Погребинский вдруг качнулся и отскочил от окна.
— Назад! — закричал он, словно в великой радости. — Нет! Не назад! Нет дороги назад! В нашей стране никому нет дороги назад! Ты свои эти штучки брось! Ты будешь итти вперед! Ты будешь итти только вперед! — Он выхватил руку из кармана кожанки и помахал пальцем.
— Толстовец ты, а не вор! Вешаться вздумал! — глаза Погребинского блеснули насмешкой. — Хватит, Мологин! Будет, довольно юродствовал! Сегодня же после собрания пойдешь с воспитателями по общежитиям. Слышишь? И будешь объяснять всем, почему нельзя пьянствовать и воровать, почему ты считаешь, что за это нужно исключать из коммуны. И так объяснять, чтобы каждый понял и согласился. А не пойдешь, не захочешь… — Погребинский широко махнул рукой. — Тогда делай, как знаешь. И слышать о тебе больше не захочу.
— Пойдем, Алеха, — участливо сказал Каминский и тронул Мологина за плечо.
— В барак надо будет пойти, — вмешался Сергей Петрович. Тон, движения, выражение его лица были деловиты и будничны. — В барак обязательно надо сходить — там народ новый.
Секрет победы
После того как Мелихов принимал участие в организации Звенигородской коммуны, он недолго прожил в Болшеве. Здоровье все чаще стало изменять старику.
— Пора в отставку, — спокойно говорил он ребятам. — Хватит, поработал. Теперь дело у вас пойдет: народ подрос, сменить меня есть кому.
Вскоре он действительно покинул работу и перешел на пенсию. По старой памяти болшевцы изредка навещали его.
Старик был очень доволен вниманием и поил их чаем с вареньем.
Нового управляющего коммуной, Михаила Михайловича Кузнецова — так представил его на общем собрании Богословский — ребята встретили аплодисментами. Плотный, ладно сложенный, с круглой коротко остриженной головой и большими серыми глазами, он производил впечатление простого жизнерадостного человека, с которым легко будет ладить.
— Погодите! Аплодисментов ваших я еще не заработал, — сказал он, кашлянув. И произнес недлинную речь. В ней досталось и мастерским, недостатки которых он каким-то образом уже знал, и кое-кому из лодырей и филонов. А он пробыл в коммуне всего одни сутки.
На другой день ранним утром Новиков — один из старых членов коммуны, работавший в кооперации, — увидел нового управляющего с засученными рукавами и лопатой в руках. Кузнецов взрыхлял землю под окном того дома, где была его квартира. Лопата блестела, ломти вязкой земли ложились рядами.
— Хочу цветничок разбить.
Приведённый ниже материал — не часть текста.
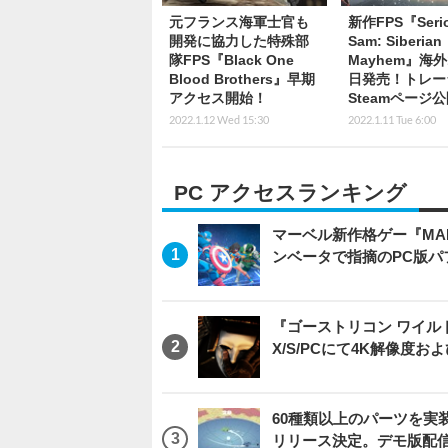
元フランス海軍士官も
新作FPS『Seri
開発に協力した特殊部
Sam: Siberian
隊FPS『Black One
Mayhem』海外
Blood Brothers』早期
日発売！トレー
アクセス開始！
Steamページ
2022.1.12 Wed 15:30
2022.1.11 Tue 6:00
PC アクセスランキング
マーベル新作格ゲー『MARVEL
ンベータで指摘のPC版
『ゴーストリコン ワイルドラン
X/S/PCにて4K解像度お
60種類以上のパーツを実装
リリース決定。デモ版配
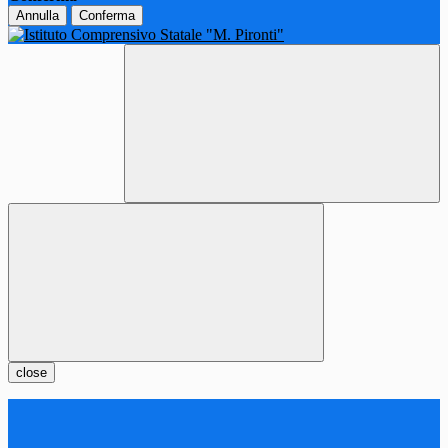
Annulla
Conferma
close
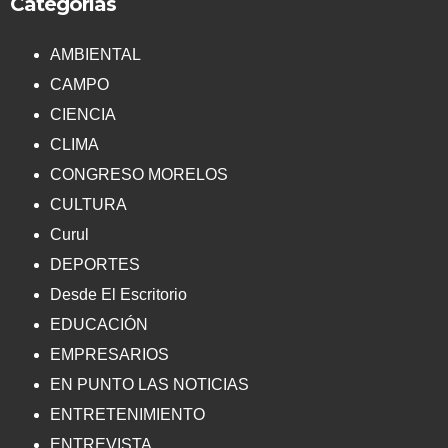
Categorías
AMBIENTAL
CAMPO
CIENCIA
CLIMA
CONGRESO MORELOS
CULTURA
Curul
DEPORTES
Desde El Escritorio
EDUCACIÓN
EMPRESARIOS
EN PUNTO LAS NOTICIAS
ENTRETENIMIENTO
ENTREVISTA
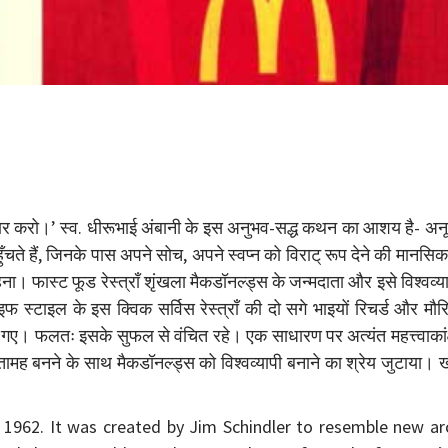
कार करो।’ स्व. धीरूभाई अंबानी के इस अनुभव-सद्ध कथन का आशय है- अनू
चते हैं, जिनके पास अपने सोच, अपने स्वप्न को विराट् रूप देने की मानसि
रहना। फास्ट फूड रेस्त्राँ शृंखला मैकडॉनल्ड्स के जन्मदाता और इसे विश्वव्य
 स्टाइल के इस क्विक सर्विस रेस्त्राँ की दो सगे भाइयों रिचर्ड और मौ
हो गए। फलतः इसके सुफल से वंचित रहे। एक साधारण पर अत्यंत महत्त्वाकांक
ामह बनने के साथ मैकडॉनल्ड्स को विश्वव्यापी बनाने का श्रेय जुटाया। 
1962. It was created by Jim Schindler to resemble new ar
Веселее будет, — сказал Кузнецов, заметив удивление Новикова.
— Ага, да, конечно! — сказал Новиков, хотя удивление его нисколько не стало меньше.
— Нужно покончить в коммуне с запущенностью и грязью, — сказал Кузнецов. — Где грязь и сор, там не может быть ни здоровой жизни, ни хорошей работы.
Новиков ушел недоумевающий и оскорбленный: разве в коммуне на самом деле такая большая грязь!..
Кузнецов родился в бедной крестьянской семье. Малоземелье, бесхлебье. Отец отвез двенадцатилетнего сына в Петербург, через земляка пристроил работать за хлеб в обойно-драпировочной мастерской, чинившей изношенные диваны и кресла. Безработица выгнала Кузнецова с котомкой за плечами в Москву. Он работал с сезонниками. Случай привел за кулисы театрика «Миниатюр», где неумелой еще рукой Кузнецов подмалевывал пропахшие пылью и крысами декорации.
Отсюда перешел в театр Корша на Большой Дмитровке. Там декорации писались по эскизам настоящего художника, внимательного, сердечного человека. Он заметил одаренность Кузнецова и устроил его в вечерний класс Строгановского училища.
Краски полонили Кузнецова.
Он смотрел на московский закат и распознавал в нем кармин и кадмий, берлинскую лазурь и золотую охру. Ожили, стали понятными, по-дружески заговорили с ним с полотен Третьяковки Репин, Куинджи, Левитан. Кузнецов вырисовывал себе четкие контуры жизни: помощник декоратора, декоратор, художник. Но когда была выполнена первая часть программы и он, Кузнецов, стал декоратором, кисть оказалась обузой в вихре событий. Он сменил ее на винтовку, стал красным бойцом.